What if the target site blocks frequent requests from the same IP?

Sometimes when we scrape a lot of data from the same site, we can be banned for a lot of reasons. Here are just a few of them:

- a lot of requests that follow one after another

- a lot of requests from the same IP

If you're lucky enough and the problem is only in timing, then you can easily solve it by adding a random delay to your requests:

sleep(mt_rand(1, 3));

If they block you by IP, you can still handle this problem. You can create a list of proxies and use them in your clients:

$proxies = [
//...
];
$goutteClient
->getClient()
->setDefaultOption('proxy', $proxies[mt_rand(0, count($proxies - 1))])
;

This way you can randomly choose a proxy server to do all requests from your client.

How to make everything shine?

Another problem you may encounter is time needed to scrape a lot of data. If the site you have to scrape data from is quite big, let's say it contains more than 100-200 thousand items, then the data scraping process will take a lot of time. We can solve this problem in a few ways:

Asynchronous requests with GuzzleHttp\Client

You can use the lower layer Guzzle client and rely on its future option. Let's imagine that we have to scrape data from an endpoint, and it takes a while to get a response from it:

    <?php
     
    // some long processes...
    sleep(5);

For example, we have to scrape data from a set of such urls. We can dramatically reduce time needed to complete this task using the future option:

$urls = [
//...
];
$goutte = new \Goutte\Client();
 
// Then we need to get the Guzzle client
 
/** @var GuzzleHttp\Client $guzzle */
$client = $goutte->getClient();
 
foreach ($urls as $url) {
// All we need is to set up the `future` option to `true`

/** @var \GuzzleHttp\Ring\Future\FutureInterface $res */
$futureResponse = $client->get($url, ['future' => true]);

$futureResponse->then(function ($response) {
// Get data from the response and put it into a DB
});
}

Here we just let the client know that we're not interested in instant response data processing and we just set up callbacks for future calls. It's very similar to jQuery and you should find it really easy to understand and use. You can also set up callbacks for errors too. This way all our requests will be processed asynchronously and we will save a lot of time.

Request Pool

If you don't like the approach with callbacks above, you can use an alternative way to do the same work. Again, we have a set of urls and the Goutte client:

$urls = [
//...
];
$goutte = new \Goutte\Client();

Then we need to create and prepare requests:

$requests = [];
 
/** @var GuzzleHttp\Client $guzzle */
$guzzle = $goutte->getClient();
 
foreach ($urls as $url) {
$requests[] = $guzzle->createRequest('GET', $url);
}

And, finally we can send them all using the Pool::batch method:

    $responses = \GuzzleHttp\Pool::batch($guzzle, $requests);
     
    foreach ($responses as $response) {
    // Do whatever you want with the response
    }

The batch method will asynchronously send the all requests we prepared and then will return the GuzzleHttp\BatchResults object. That object is countable, iterable and you can walk through it via cycle. Each element in the BatchResults object is ResponseInterface.

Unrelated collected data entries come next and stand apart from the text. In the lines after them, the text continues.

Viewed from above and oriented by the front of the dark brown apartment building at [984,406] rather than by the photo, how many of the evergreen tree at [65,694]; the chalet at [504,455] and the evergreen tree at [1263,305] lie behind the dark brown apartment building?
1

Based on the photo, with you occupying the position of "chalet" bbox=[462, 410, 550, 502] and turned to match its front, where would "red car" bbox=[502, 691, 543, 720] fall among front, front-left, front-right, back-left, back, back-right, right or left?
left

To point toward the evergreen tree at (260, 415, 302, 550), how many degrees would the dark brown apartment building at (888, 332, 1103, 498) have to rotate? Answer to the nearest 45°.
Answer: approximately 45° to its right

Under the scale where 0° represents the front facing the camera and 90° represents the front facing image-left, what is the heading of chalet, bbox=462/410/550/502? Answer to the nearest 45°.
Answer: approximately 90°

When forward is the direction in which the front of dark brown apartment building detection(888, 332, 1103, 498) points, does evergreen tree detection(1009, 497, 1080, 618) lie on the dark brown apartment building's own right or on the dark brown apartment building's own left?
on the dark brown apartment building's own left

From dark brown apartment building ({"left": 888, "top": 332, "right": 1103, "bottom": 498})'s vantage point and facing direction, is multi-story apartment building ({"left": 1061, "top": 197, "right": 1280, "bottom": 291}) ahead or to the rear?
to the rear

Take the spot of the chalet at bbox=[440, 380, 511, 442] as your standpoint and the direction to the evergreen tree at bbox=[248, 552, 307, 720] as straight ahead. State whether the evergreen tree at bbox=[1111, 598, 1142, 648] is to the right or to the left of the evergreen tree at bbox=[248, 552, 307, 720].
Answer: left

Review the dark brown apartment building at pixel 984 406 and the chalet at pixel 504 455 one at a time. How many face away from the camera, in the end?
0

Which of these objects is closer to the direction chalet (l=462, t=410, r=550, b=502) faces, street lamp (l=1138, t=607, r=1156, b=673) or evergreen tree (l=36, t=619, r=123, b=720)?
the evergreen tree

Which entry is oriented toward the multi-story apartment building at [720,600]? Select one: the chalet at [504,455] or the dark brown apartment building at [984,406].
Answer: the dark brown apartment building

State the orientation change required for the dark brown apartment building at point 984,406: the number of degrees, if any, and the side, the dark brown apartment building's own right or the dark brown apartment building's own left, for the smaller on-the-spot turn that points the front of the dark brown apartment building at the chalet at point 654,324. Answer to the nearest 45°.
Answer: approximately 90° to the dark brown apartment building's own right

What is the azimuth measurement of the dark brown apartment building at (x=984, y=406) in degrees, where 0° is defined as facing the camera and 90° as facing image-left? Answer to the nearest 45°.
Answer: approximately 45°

You may notice, that we dug into Guzzle from Goutte a little, but you can still wrap Guzzle responses into Crawler and get benefits from both.

The Process component

This component allows you to run commands as sub-processes, asynchronously. You can parallel your task and scrape data much, much faster. I'll describe it in details next time. If you're really interested in it and can't wait, then you can read official docs about the Process component.

Pros

+ can imitate basic user actions

+ quite fast

+ supports async requests

+ doesn't require a browser

Cons

- doesn't support JavaScript

- can't take pictures

Conclusion

As Goutte is a thin wrapper on top of a few great components, it's quite challenging to show all its strong sides and API methods in such a small article. That's why I recommend you read of Guzzle official docs. With Goutte in our arsenal, we can write quite powerful scripts with minimum effort. If you need to scrape data from a site without a lot of JavaScript and related troubles - use Goutte, in another case - use CasperJs.